Since then I have met hundreds of IITians and All India Service officers, and whatever one may think of them and their performance in the jobs, I do know that they have come through an essentially fair competition.
I also know other systems, many from the developing countries. Let me give some examples of the diplomats and top civil servants that I meet from other countries without naming the countries.
It is not at all surprising for me in country A to meet a young recruit to their foreign service, whose father is the ambassador to Spain, his uncle to Argentina, and four others from the family at different steps in the diplomatic ladder.
From country B, my colleague the head of the embassy has been a former General and the number two, the nephew of the cabinet secretary.
In country C, the top appointments all change with the change in the government and the new official that I am meeting was the organiser of the election committee.
In country D, you have to be the right kind of Muslim to begin with and thereafter from the right family to be the head of revenue.
Different systems, but with little access to the small town girl slogging away for six hours every day to do well in an examination that any graduate can take.

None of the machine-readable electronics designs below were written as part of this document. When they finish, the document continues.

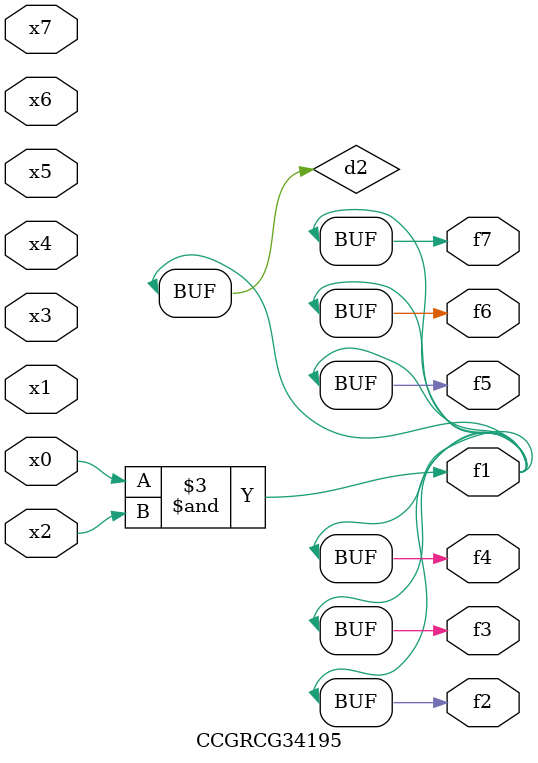
<source format=v>
module CCGRCG34195(
	input x0, x1, x2, x3, x4, x5, x6, x7,
	output f1, f2, f3, f4, f5, f6, f7
);

	wire d1, d2;

	nor (d1, x3, x6);
	and (d2, x0, x2);
	assign f1 = d2;
	assign f2 = d2;
	assign f3 = d2;
	assign f4 = d2;
	assign f5 = d2;
	assign f6 = d2;
	assign f7 = d2;
endmodule

</source>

Something to celebrate? Definitely, yes.
But then as I hinted, some misgivings too. How come?
The words being used 'cracking' and 'making it' gives clues. You do not merely solve problems in the IIT-JEE or IAS preliminary. The number of applicants are so many, the competition so fierce, the need for differentiation and elimination so compelling that the answers have to be mentally wrestled with even by the best and the brightest, and with luck the riddle cracked open to give you a small percentile advantage.

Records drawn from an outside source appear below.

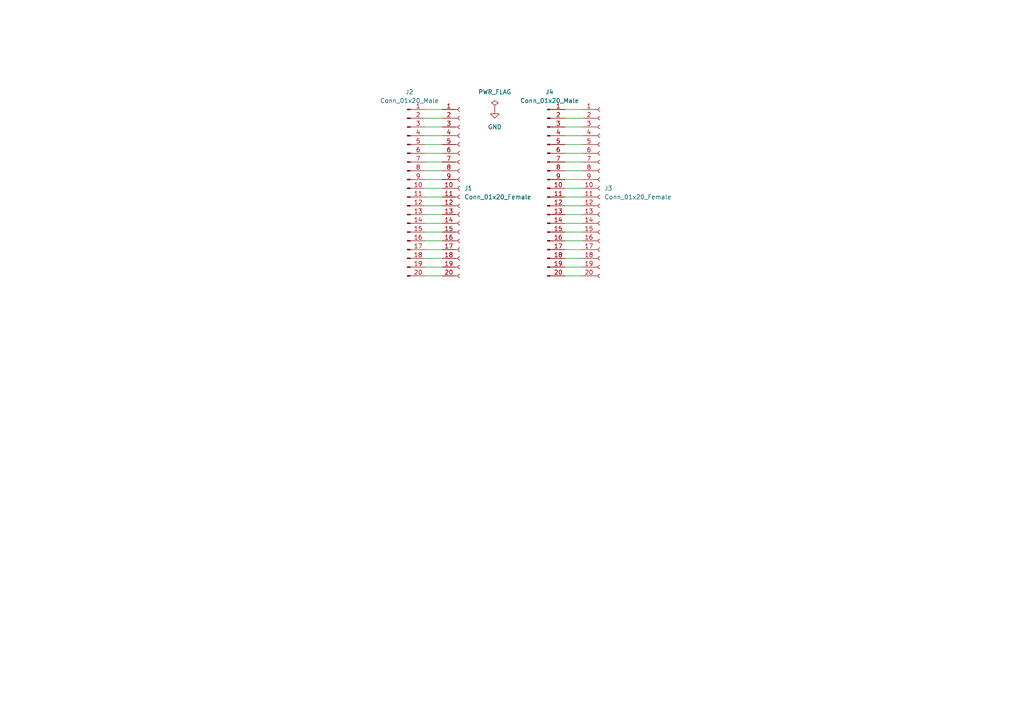
<source format=kicad_sch>
(kicad_sch (version 20211123) (generator eeschema)

  (uuid f522e00c-6e9b-4660-9e86-1c7028ae8b44)

  (paper "A4")

  


  (wire (pts (xy 123.19 46.99) (xy 128.27 46.99))
    (stroke (width 0) (type default) (color 0 0 0 0))
    (uuid 0f1967fc-64f2-4ded-8867-8226825f9b3f)
  )
  (wire (pts (xy 123.19 31.75) (xy 128.27 31.75))
    (stroke (width 0) (type default) (color 0 0 0 0))
    (uuid 0f4bebe4-9a39-4822-877f-47bdcc722e88)
  )
  (wire (pts (xy 163.83 39.37) (xy 168.91 39.37))
    (stroke (width 0) (type default) (color 0 0 0 0))
    (uuid 13b19bdd-cf7c-4bce-b026-e9553f137f54)
  )
  (wire (pts (xy 123.19 72.39) (xy 128.27 72.39))
    (stroke (width 0) (type default) (color 0 0 0 0))
    (uuid 2900a68e-c887-4a5f-8875-1d0f424e3973)
  )
  (wire (pts (xy 163.83 34.29) (xy 168.91 34.29))
    (stroke (width 0) (type default) (color 0 0 0 0))
    (uuid 2c6de023-5f02-440a-9548-2bb6ed9722ce)
  )
  (wire (pts (xy 163.83 46.99) (xy 168.91 46.99))
    (stroke (width 0) (type default) (color 0 0 0 0))
    (uuid 32277ad4-c4d9-40c5-9df8-03ed259527be)
  )
  (wire (pts (xy 123.19 67.31) (xy 128.27 67.31))
    (stroke (width 0) (type default) (color 0 0 0 0))
    (uuid 349f35e8-c594-45f4-82ea-50089d419738)
  )
  (wire (pts (xy 163.83 57.15) (xy 168.91 57.15))
    (stroke (width 0) (type default) (color 0 0 0 0))
    (uuid 3ca170c8-daeb-45fa-9e57-b836d1aee7e7)
  )
  (wire (pts (xy 123.19 49.53) (xy 128.27 49.53))
    (stroke (width 0) (type default) (color 0 0 0 0))
    (uuid 3e6f5df3-a4e6-460c-bd10-d5def9b5aafe)
  )
  (wire (pts (xy 163.83 31.75) (xy 168.91 31.75))
    (stroke (width 0) (type default) (color 0 0 0 0))
    (uuid 45c389c8-ec4f-4863-be1c-89761c621546)
  )
  (wire (pts (xy 123.19 39.37) (xy 128.27 39.37))
    (stroke (width 0) (type default) (color 0 0 0 0))
    (uuid 46194d1a-db60-40da-adfe-5327ae6648d7)
  )
  (wire (pts (xy 163.83 80.01) (xy 168.91 80.01))
    (stroke (width 0) (type default) (color 0 0 0 0))
    (uuid 4852b468-88a4-41f1-a2df-ffb2cfa04168)
  )
  (wire (pts (xy 163.83 67.31) (xy 168.91 67.31))
    (stroke (width 0) (type default) (color 0 0 0 0))
    (uuid 4b2515f3-d199-4f8c-b466-b50a95204591)
  )
  (wire (pts (xy 123.19 41.91) (xy 128.27 41.91))
    (stroke (width 0) (type default) (color 0 0 0 0))
    (uuid 5b7c6e35-4ba7-44aa-81e3-301927f94909)
  )
  (wire (pts (xy 123.19 57.15) (xy 128.27 57.15))
    (stroke (width 0) (type default) (color 0 0 0 0))
    (uuid 6b97727f-4b19-408a-b82e-9219cb66e4ec)
  )
  (wire (pts (xy 163.83 72.39) (xy 168.91 72.39))
    (stroke (width 0) (type default) (color 0 0 0 0))
    (uuid 7858cf02-b857-4217-a4b7-22f3930d2b52)
  )
  (wire (pts (xy 123.19 77.47) (xy 128.27 77.47))
    (stroke (width 0) (type default) (color 0 0 0 0))
    (uuid 7fd6cdfe-4875-48c0-9eb9-52740dca5c6d)
  )
  (wire (pts (xy 163.83 74.93) (xy 168.91 74.93))
    (stroke (width 0) (type default) (color 0 0 0 0))
    (uuid 85ada912-3d40-4ba1-9fa5-a481c16f0cf8)
  )
  (wire (pts (xy 123.19 62.23) (xy 128.27 62.23))
    (stroke (width 0) (type default) (color 0 0 0 0))
    (uuid 87d3c487-8700-45d9-b7dc-4a474096beda)
  )
  (wire (pts (xy 123.19 36.83) (xy 128.27 36.83))
    (stroke (width 0) (type default) (color 0 0 0 0))
    (uuid 883a9c56-07d8-43ef-ada3-7de88e0bc371)
  )
  (wire (pts (xy 123.19 44.45) (xy 128.27 44.45))
    (stroke (width 0) (type default) (color 0 0 0 0))
    (uuid 89b6556b-83e8-44fa-ba67-6be8bdd31e42)
  )
  (wire (pts (xy 163.83 44.45) (xy 168.91 44.45))
    (stroke (width 0) (type default) (color 0 0 0 0))
    (uuid 8a10d9ac-fcb7-4d6c-8a04-b2dfcac76c82)
  )
  (wire (pts (xy 123.19 52.07) (xy 128.27 52.07))
    (stroke (width 0) (type default) (color 0 0 0 0))
    (uuid 8d7ae1a5-c863-43b4-9d5a-4e775fcd2bf1)
  )
  (wire (pts (xy 163.83 54.61) (xy 168.91 54.61))
    (stroke (width 0) (type default) (color 0 0 0 0))
    (uuid 8fa61225-b7b7-445d-96af-9e7e49bf2d26)
  )
  (wire (pts (xy 123.19 74.93) (xy 128.27 74.93))
    (stroke (width 0) (type default) (color 0 0 0 0))
    (uuid 912cec46-0882-4e04-b36b-e43ca8c0379b)
  )
  (wire (pts (xy 163.83 64.77) (xy 168.91 64.77))
    (stroke (width 0) (type default) (color 0 0 0 0))
    (uuid 951d8485-a4b4-4c1b-9f2e-ac9d9896ce8d)
  )
  (wire (pts (xy 163.83 52.07) (xy 168.91 52.07))
    (stroke (width 0) (type default) (color 0 0 0 0))
    (uuid ae388562-d027-47f0-8fb1-375a4c76130d)
  )
  (wire (pts (xy 163.83 41.91) (xy 168.91 41.91))
    (stroke (width 0) (type default) (color 0 0 0 0))
    (uuid b9aba86f-5d38-4c81-bcd3-713a5200d7b1)
  )
  (wire (pts (xy 123.19 69.85) (xy 128.27 69.85))
    (stroke (width 0) (type default) (color 0 0 0 0))
    (uuid c0df7cff-c11a-4bd5-bfc2-c408c66a4fd9)
  )
  (wire (pts (xy 123.19 80.01) (xy 128.27 80.01))
    (stroke (width 0) (type default) (color 0 0 0 0))
    (uuid c651b4ee-4443-444e-815e-2aff1f71b15b)
  )
  (wire (pts (xy 163.83 62.23) (xy 168.91 62.23))
    (stroke (width 0) (type default) (color 0 0 0 0))
    (uuid c67009b8-6f2e-4be6-88ce-2b2d9e9b6d83)
  )
  (wire (pts (xy 163.83 59.69) (xy 168.91 59.69))
    (stroke (width 0) (type default) (color 0 0 0 0))
    (uuid c84e2340-9bae-4eb8-889b-be6aa7631afc)
  )
  (wire (pts (xy 163.83 69.85) (xy 168.91 69.85))
    (stroke (width 0) (type default) (color 0 0 0 0))
    (uuid d678ab4c-e7c6-444e-82fb-8af1d4087d95)
  )
  (wire (pts (xy 163.83 77.47) (xy 168.91 77.47))
    (stroke (width 0) (type default) (color 0 0 0 0))
    (uuid d8dba236-8179-4358-b02e-de0a5381762f)
  )
  (wire (pts (xy 123.19 54.61) (xy 128.27 54.61))
    (stroke (width 0) (type default) (color 0 0 0 0))
    (uuid dbea798b-1c97-433d-98ab-f592cdddc31f)
  )
  (wire (pts (xy 163.83 49.53) (xy 168.91 49.53))
    (stroke (width 0) (type default) (color 0 0 0 0))
    (uuid de5a9781-17e9-4596-a7b9-40f29d907ce2)
  )
  (wire (pts (xy 123.19 64.77) (xy 128.27 64.77))
    (stroke (width 0) (type default) (color 0 0 0 0))
    (uuid deb6a388-8144-4cd5-b58a-3e6a6d9a911b)
  )
  (wire (pts (xy 163.83 36.83) (xy 168.91 36.83))
    (stroke (width 0) (type default) (color 0 0 0 0))
    (uuid eef26352-1d01-4b17-96d7-90e1889db943)
  )
  (wire (pts (xy 123.19 34.29) (xy 128.27 34.29))
    (stroke (width 0) (type default) (color 0 0 0 0))
    (uuid f9f857c4-62b7-4533-929b-bbe20be62299)
  )
  (wire (pts (xy 123.19 59.69) (xy 128.27 59.69))
    (stroke (width 0) (type default) (color 0 0 0 0))
    (uuid fa73a7aa-885a-4572-a61a-8017671e8a7b)
  )

  (symbol (lib_id "power:GND") (at 143.51 31.75 0) (unit 1)
    (in_bom yes) (on_board yes) (fields_autoplaced)
    (uuid 5341a6c3-bdbd-40b3-9af2-453a45eee94a)
    (property "Reference" "#PWR?" (id 0) (at 143.51 38.1 0)
      (effects (font (size 1.27 1.27)) hide)
    )
    (property "Value" "GND" (id 1) (at 143.51 36.83 0))
    (property "Footprint" "" (id 2) (at 143.51 31.75 0)
      (effects (font (size 1.27 1.27)) hide)
    )
    (property "Datasheet" "" (id 3) (at 143.51 31.75 0)
      (effects (font (size 1.27 1.27)) hide)
    )
    (pin "1" (uuid 4189c2a4-91fa-4a04-80d7-1772609b6811))
  )

  (symbol (lib_id "Connector:Conn_01x20_Male") (at 118.11 54.61 0) (unit 1)
    (in_bom yes) (on_board yes) (fields_autoplaced)
    (uuid 8703d8fb-2b1a-4120-b56d-331144a95d14)
    (property "Reference" "J2" (id 0) (at 118.745 26.67 0))
    (property "Value" "Conn_01x20_Male" (id 1) (at 118.745 29.21 0))
    (property "Footprint" "Connector_PinHeader_2.54mm:PinHeader_1x20_P2.54mm_Vertical" (id 2) (at 118.11 54.61 0)
      (effects (font (size 1.27 1.27)) hide)
    )
    (property "Datasheet" "~" (id 3) (at 118.11 54.61 0)
      (effects (font (size 1.27 1.27)) hide)
    )
    (pin "1" (uuid 7e29c8ff-21bb-4467-ae45-b8f2222bf454))
    (pin "10" (uuid 69b59409-1ca1-4343-bd2d-18c4abc3a62d))
    (pin "11" (uuid 9866246f-091a-4a0b-81d0-41a1c3cddc74))
    (pin "12" (uuid 1d46291b-f499-41ae-8dad-db0904b8d2c3))
    (pin "13" (uuid 016ace9c-80f9-46bb-a555-8c94f2a02311))
    (pin "14" (uuid 2aa50a90-bdf3-436a-b793-6efbbcfa2a00))
    (pin "15" (uuid 3f685b7e-fbbf-464c-874c-5790df2a9821))
    (pin "16" (uuid 5ea0e3c0-1857-4689-a3f4-3a3bd0514234))
    (pin "17" (uuid 869b919f-6e25-46e1-884e-643b7faf600c))
    (pin "18" (uuid e1a8e0a1-710d-4edb-9c8d-fd3f6600f368))
    (pin "19" (uuid 72086951-d6bb-4572-82fc-73d65051de50))
    (pin "2" (uuid e6c957e9-b299-4c3b-a200-05f33f3cafa9))
    (pin "20" (uuid a084ca6f-cfba-48c6-afbf-38658f1f2f1b))
    (pin "3" (uuid ba724d2f-820e-4429-8b5b-e6f3f85f982c))
    (pin "4" (uuid c8f54071-cdf4-4b20-bcb4-53072fb55e5c))
    (pin "5" (uuid 27090f2d-8cfa-4c15-808c-ef1eb06ed03e))
    (pin "6" (uuid 52f1479e-88a5-47d2-bc34-9d154d0500bb))
    (pin "7" (uuid 52435893-b23a-4557-ac14-f2841cd64a74))
    (pin "8" (uuid 2aacdaa6-454c-48c4-b7cf-6cb0b9cb11f3))
    (pin "9" (uuid 43914e72-4c1d-4905-bd1b-999c7792b911))
  )

  (symbol (lib_id "Connector:Conn_01x20_Male") (at 158.75 54.61 0) (unit 1)
    (in_bom yes) (on_board yes) (fields_autoplaced)
    (uuid 9d14f56f-2e86-455a-8f0f-78f5943a947f)
    (property "Reference" "J4" (id 0) (at 159.385 26.67 0))
    (property "Value" "Conn_01x20_Male" (id 1) (at 159.385 29.21 0))
    (property "Footprint" "Connector_PinHeader_2.54mm:PinHeader_1x20_P2.54mm_Vertical" (id 2) (at 158.75 54.61 0)
      (effects (font (size 1.27 1.27)) hide)
    )
    (property "Datasheet" "~" (id 3) (at 158.75 54.61 0)
      (effects (font (size 1.27 1.27)) hide)
    )
    (pin "1" (uuid a6055b1a-d581-433e-a049-08086fce7077))
    (pin "10" (uuid d7e15891-62b0-49bf-877d-b515c5aa26f5))
    (pin "11" (uuid f895e6ee-b3af-4507-9c37-d535e55d735d))
    (pin "12" (uuid 1c9a1b74-3f4c-4f33-b58e-95dd33adc6b4))
    (pin "13" (uuid 8f8a6410-b16f-480b-9dbb-10cdf6ef4cba))
    (pin "14" (uuid 929460b9-5753-4b1a-861c-e1638907238a))
    (pin "15" (uuid 0bea2572-a3ac-45e9-8b27-00555bbed3f0))
    (pin "16" (uuid bdc86871-a8fe-4bfe-b0e8-511a7435d0eb))
    (pin "17" (uuid 37c5bd35-0d1c-49ec-bf5e-c7eb6b920a48))
    (pin "18" (uuid 3355a251-c795-4f79-8703-3239c63f9298))
    (pin "19" (uuid d883c59a-4b57-4413-a10e-8792fc71fc4c))
    (pin "2" (uuid 53d53aa1-e24e-4569-8dd3-2cc4008c4a64))
    (pin "20" (uuid 2002a63c-b795-423a-886d-fcada9daf5a5))
    (pin "3" (uuid 6666f6b7-5b78-4f6e-8838-1efa4499fd17))
    (pin "4" (uuid ce357a6b-5b87-41d7-910f-b966e3bd3357))
    (pin "5" (uuid b44d205d-5d3c-4dfe-89c3-7de6a01858de))
    (pin "6" (uuid cd2930df-d696-46e4-89cc-34ba4fb8f5e5))
    (pin "7" (uuid 30fbc55a-5e2a-46a8-abac-dd6119234c05))
    (pin "8" (uuid b264f88e-313b-488c-bead-684ef619e336))
    (pin "9" (uuid fbbb0229-c517-481b-a046-6bab977e39ee))
  )

  (symbol (lib_id "power:PWR_FLAG") (at 143.51 31.75 0) (unit 1)
    (in_bom yes) (on_board yes) (fields_autoplaced)
    (uuid beb8edac-7184-4f51-9082-d54b644f854a)
    (property "Reference" "#FLG?" (id 0) (at 143.51 29.845 0)
      (effects (font (size 1.27 1.27)) hide)
    )
    (property "Value" "PWR_FLAG" (id 1) (at 143.51 26.67 0))
    (property "Footprint" "" (id 2) (at 143.51 31.75 0)
      (effects (font (size 1.27 1.27)) hide)
    )
    (property "Datasheet" "~" (id 3) (at 143.51 31.75 0)
      (effects (font (size 1.27 1.27)) hide)
    )
    (pin "1" (uuid 8f5f5a77-afab-43f0-a9c1-11328ba60e02))
  )

  (symbol (lib_id "Connector:Conn_01x20_Female") (at 133.35 54.61 0) (unit 1)
    (in_bom yes) (on_board yes) (fields_autoplaced)
    (uuid de39857d-e659-4720-bc9b-922cb67aedbf)
    (property "Reference" "J1" (id 0) (at 134.62 54.6099 0)
      (effects (font (size 1.27 1.27)) (justify left))
    )
    (property "Value" "Conn_01x20_Female" (id 1) (at 134.62 57.1499 0)
      (effects (font (size 1.27 1.27)) (justify left))
    )
    (property "Footprint" "Connector_PinSocket_2.54mm:PinSocket_1x20_P2.54mm_Vertical" (id 2) (at 133.35 54.61 0)
      (effects (font (size 1.27 1.27)) hide)
    )
    (property "Datasheet" "~" (id 3) (at 133.35 54.61 0)
      (effects (font (size 1.27 1.27)) hide)
    )
    (pin "1" (uuid f090248f-5f67-4190-bbbd-97038cfe04cc))
    (pin "10" (uuid 013e9767-5e59-4d21-9f0e-af572d42913a))
    (pin "11" (uuid 5f33d87b-e7ef-4bef-a9b6-3b24623a3305))
    (pin "12" (uuid f7657e33-b153-418a-842e-614f35038be1))
    (pin "13" (uuid 240abf1c-838f-4cc9-bcd4-d22c6ce16873))
    (pin "14" (uuid efa1f0fb-25e1-4f3c-b739-9d99a274673c))
    (pin "15" (uuid aa16365f-523b-4124-aa0c-24794b923bd1))
    (pin "16" (uuid c72b8d5d-d44e-41bf-8fd2-cebc2bcbdd90))
    (pin "17" (uuid 5ae5edfa-f434-4c87-a509-58ee4c9763f6))
    (pin "18" (uuid 30a11d2e-4111-433e-8642-739c46befc76))
    (pin "19" (uuid e04ab804-a0d5-4d6c-b674-4961d0827987))
    (pin "2" (uuid a4b9cf69-79f3-459a-9546-d8595d9f99a7))
    (pin "20" (uuid a69df24b-d9f1-4718-b0b0-0eb035cebce2))
    (pin "3" (uuid 61942581-e9ff-4c38-8d63-7218c1dc97ce))
    (pin "4" (uuid 07ea88ce-fdc3-4189-96e5-4e52a23c241a))
    (pin "5" (uuid cf185eed-e8b9-4c54-80ba-4db1b88343e6))
    (pin "6" (uuid 54defcd5-9333-4790-ab78-628918917473))
    (pin "7" (uuid 198eb74c-9d52-49ec-bbfa-bfe9d326a4cb))
    (pin "8" (uuid 68853c33-0b48-43f3-abbf-da413bd1551d))
    (pin "9" (uuid 32035e33-cdfb-42a6-bc7d-f3d39f159dfe))
  )

  (symbol (lib_id "Connector:Conn_01x20_Female") (at 173.99 54.61 0) (unit 1)
    (in_bom yes) (on_board yes) (fields_autoplaced)
    (uuid de4c7983-fcac-4f97-be48-e51d350980da)
    (property "Reference" "J3" (id 0) (at 175.26 54.6099 0)
      (effects (font (size 1.27 1.27)) (justify left))
    )
    (property "Value" "Conn_01x20_Female" (id 1) (at 175.26 57.1499 0)
      (effects (font (size 1.27 1.27)) (justify left))
    )
    (property "Footprint" "Connector_PinSocket_2.54mm:PinSocket_1x20_P2.54mm_Vertical" (id 2) (at 173.99 54.61 0)
      (effects (font (size 1.27 1.27)) hide)
    )
    (property "Datasheet" "~" (id 3) (at 173.99 54.61 0)
      (effects (font (size 1.27 1.27)) hide)
    )
    (pin "1" (uuid 5bef3c9d-6229-4b96-bbcd-93c766170174))
    (pin "10" (uuid 45732994-9c85-4b1e-8c9f-c8ca5bb044d7))
    (pin "11" (uuid 1f9c5318-7bff-4a5f-a814-cb6db558744d))
    (pin "12" (uuid 4bcdfc38-daa5-456d-8e30-fb670a92d81f))
    (pin "13" (uuid 713a9761-20b2-4509-99da-938bae484826))
    (pin "14" (uuid e22bfb13-f14b-4288-ab17-5d455a42888d))
    (pin "15" (uuid a0e59b8d-5dc4-4803-98e6-2cbc4ac855f4))
    (pin "16" (uuid 30a7e5fd-c687-47fc-86b3-b4463731bf7a))
    (pin "17" (uuid 2cc07776-aff6-4dee-b009-3aa64f238c9d))
    (pin "18" (uuid 90173c1c-dba6-4490-98aa-84d7dd19306a))
    (pin "19" (uuid 13f8deb6-8a79-4e0d-a170-19e0a121cbfb))
    (pin "2" (uuid ee1efd95-0c05-446d-a623-bb064b9e3fab))
    (pin "20" (uuid 3e7381ca-98a3-443c-9f04-488bfae42452))
    (pin "3" (uuid 482a4ef6-bf76-4f8d-b7f8-9af359df1df4))
    (pin "4" (uuid 10985ab3-5c93-4080-8800-4cd2f773ff35))
    (pin "5" (uuid af975545-0425-4ae1-a170-0f4eaca2bfd0))
    (pin "6" (uuid 2c8a2fba-af12-4da9-82a6-69d9f72507bd))
    (pin "7" (uuid 2cd9acf8-dbc4-4ecc-98c7-625c7a1b9468))
    (pin "8" (uuid a9583a72-5d44-47b5-92e7-a2f2317c874d))
    (pin "9" (uuid ff7e160a-3bf2-4852-9d26-4574de1058bf))
  )

  (sheet_instances
    (path "/" (page "1"))
  )

  (symbol_instances
    (path "/beb8edac-7184-4f51-9082-d54b644f854a"
      (reference "#FLG?") (unit 1) (value "PWR_FLAG") (footprint "")
    )
    (path "/5341a6c3-bdbd-40b3-9af2-453a45eee94a"
      (reference "#PWR?") (unit 1) (value "GND") (footprint "")
    )
    (path "/de39857d-e659-4720-bc9b-922cb67aedbf"
      (reference "J1") (unit 1) (value "Conn_01x20_Female") (footprint "Connector_PinSocket_2.54mm:PinSocket_1x20_P2.54mm_Vertical")
    )
    (path "/8703d8fb-2b1a-4120-b56d-331144a95d14"
      (reference "J2") (unit 1) (value "Conn_01x20_Male") (footprint "Connector_PinHeader_2.54mm:PinHeader_1x20_P2.54mm_Vertical")
    )
    (path "/de4c7983-fcac-4f97-be48-e51d350980da"
      (reference "J3") (unit 1) (value "Conn_01x20_Female") (footprint "Connector_PinSocket_2.54mm:PinSocket_1x20_P2.54mm_Vertical")
    )
    (path "/9d14f56f-2e86-455a-8f0f-78f5943a947f"
      (reference "J4") (unit 1) (value "Conn_01x20_Male") (footprint "Connector_PinHeader_2.54mm:PinHeader_1x20_P2.54mm_Vertical")
    )
  )
)

</source>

You do not simply excel in the exams: you break through by cracking an impregnable system. The sheer numbers, the scale of aspiration as also frustration, and added to all this the perception of the life-altering nature of these tests, make it a cruel process for all except the triumphant minority. Hence the notion of 'making it' against all odds.
Chetan Bhagat's Revolution 2020 captures some of the ironies of the process: the race to Kota, the Mecca of all training institutes; the money spinning machines of coaching exploiting the vulnerabilities of the dreamers, the poignancy of those who fail to excel, despite heart breaking ambition and labour.
And underneath all this the harsh reality -- the fear of the future and the pressure of numbers. From the basic fact 'that there are too many of us' an entire narrative emerges: the agony to find good pre-schools, schools, choice of subjects, right colleges, careers and so on. A harsh and unrelenting race till you make it.
There are other more theoretical or esoteric doubts that are legitimately raised about our system. The rote learning that the fierce competition induces, the automaticity of choice of medicine/engineering for the majority of the middle class students, negation of creative or innovative thinking, the mind numbing rigour in preparations, the label of success or failure that hangs over the teenage years killing a sense of fun or adventure.
All these may be true, but if you are a parent or a student, it is difficult to avoid the reality of looming unemployment or the peer pressure of trying. Hence it all comes back to the pressure of numbers.
But to revert to the positive again: if this is the reality and if these are still the standard perceptions of education and employment, then despite the message of 3 Idiots or Revolution 2020, we will continue to value the IIT or the IAS.
Should we not count our blessings then, that notwithstanding the larger social and pedagogic questions, we have at least a fair system of choosing or eliminating? What else can we do?